Se sentó en una banqueta almohadillada cerca de Shevek, para poder mirarlo a la cara. Se arregló los pliegues de la falda blanca sobre los tobillos, y dijo:
—Ahora, cuénteme cómo son realmente las cosas entre hombres y mujeres en Anarres.
Era inverosímil. La doncella y el empleado de la despensa estaban en la sala; ella sabía que él tenía una compañera, él sabía que ella lo sabía; y no habían cambiado entre ellos una sola palabra sobre la copulación. Sin embargo, el vestido, los movimientos, el tono de voz de Vea, ¿qué eran sino una invitación declarada?
—Entre un hombre y una mujer hay lo que ellos quieren que haya —dijo, con cierta brusquedad—. Cada uno, y ambos.
—¿Entonces es cierto que ustedes no tienen moral? —preguntó ella, como escandalizada y encantada a la vez.
—No sé lo que quiere decir. Ofender a una persona allí significa lo mismo que ofenderla aquí.
—¿Quiere decir que se atienen a las mismas normas anticuadas? Yo creo que la moral no es más que otra superstición, lo mismo que la religión.
Hay que tirarla por la borda.
—Pero mi sociedad —dijo Shevek, completamente desorientado— es un intento de alcanzarla. Tirar por la borda la moralina, sí: las normas, las leyes, los castigos, para que el hombre pueda ver el bien y el mal y decidir entre ellos.
—Así que ustedes tiran por la borda todos los haz y no hagas. Pero ¿sabe una cosa? Yo creo que ustedes los odonianos se equivocaron de medio a medio. Tiraron por la borda a los sacerdotes y los jueces y las leyes de divorcio y todo eso, pero conservaron en el fondo el problema real. Lo arrinconaron muy adentro, en la conciencia de todos ustedes. Pero todavía sigue allí. ¡Son tan esclavos como siempre! No son verdaderamente libres.
—¿Cómo lo sabe?
—Leí un artículo en una revista sobre el odonianismo —dijo ella—. Y hemos estado juntos todo el día. No lo conozco a usted, pero sé algunas cosas. Sé que hay una... una Reina Teaea dentro de usted, dentro de esa cabeza peluda que tiene. Y le da órdenes, como antes a sus siervos, la vieja tirana. Le dice: «¡Haz esto!», y usted lo hace, y «¡No hagas eso!» y usted no lo hace.
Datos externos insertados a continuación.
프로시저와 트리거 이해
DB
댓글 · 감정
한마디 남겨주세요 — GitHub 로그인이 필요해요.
—Está donde tiene que estar —dijo Shevek, sonriendo—. En mi cabeza.
—No. Mejor sería tenerla en un palacio. Así usted podría rebelarse contra ella. ¡Tendría que rebelarse! El tatarabuelo de usted lo hizo; al menos huyó a la Luna, escapó. Pero llevó consigo a la Reina Teaea, ¡y allí la tienen todavía!
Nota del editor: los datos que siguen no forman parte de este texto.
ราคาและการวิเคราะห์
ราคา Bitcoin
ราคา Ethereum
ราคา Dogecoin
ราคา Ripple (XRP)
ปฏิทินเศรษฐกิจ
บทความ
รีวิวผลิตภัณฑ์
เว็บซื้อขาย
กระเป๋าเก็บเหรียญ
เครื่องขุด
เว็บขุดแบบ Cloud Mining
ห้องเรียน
—Puede ser. Pero he aprendido, en Anarres, que si me ordenan que haga daño a otra persona, me hago daño a mí mismo.
—La misma hipocresía de siempre. La vida es una lucha, y el más fuerte gana. ¡Todo lo que hace la civilización es ocultar la sangre y disfrazar el odio con palabras bonitas!
—La civilización de ustedes, tal vez. La nuestra no oculta nada. Todo está a la luz. Allí, la Reina Teaea no se pone la piel de otro. Hay una sola ley que respetamos, sólo una, la ley de la evolución humana.
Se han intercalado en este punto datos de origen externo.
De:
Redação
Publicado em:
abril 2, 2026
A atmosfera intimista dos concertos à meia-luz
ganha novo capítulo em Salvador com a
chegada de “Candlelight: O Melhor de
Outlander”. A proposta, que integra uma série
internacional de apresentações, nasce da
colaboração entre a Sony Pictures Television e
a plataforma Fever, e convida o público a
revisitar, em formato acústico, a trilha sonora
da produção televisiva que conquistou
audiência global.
—¡La ley de la evolución es la supervivencia del más fuerte!
—Sí, y los más fuertes, en cualquier especie social, son más sociales. En términos humanos, más éticos. Ya ve, nosotros no tenemos en Anarres ni víctimas ni enemigos, Sólo nos tenemos los unos a los otros. No es fuerza lo que se gana haciendo daño. Sólo debilidad.
—A mí no me importa herir y no herir. No me importa la otra gente, que a nadie le importa, por lo demás. Los que dicen lo contrario fingen. Yo no quiero fingir. ¡Yo quiero ser libre!
—Pero Vea —empezó a decir Shevek, con ternura porque el vehemente alegato lo había conmovido, pero en ese momento sonó la campanilla de la puerta. Vea se levantó, se alisó la falda, y avanzó sonriendo a recibir a los invitados.
En el transcurso de la hora siguiente llegaron treinta o cuarenta personas. Al principio Shevek se sentía malhumorado, descontento y aburrido.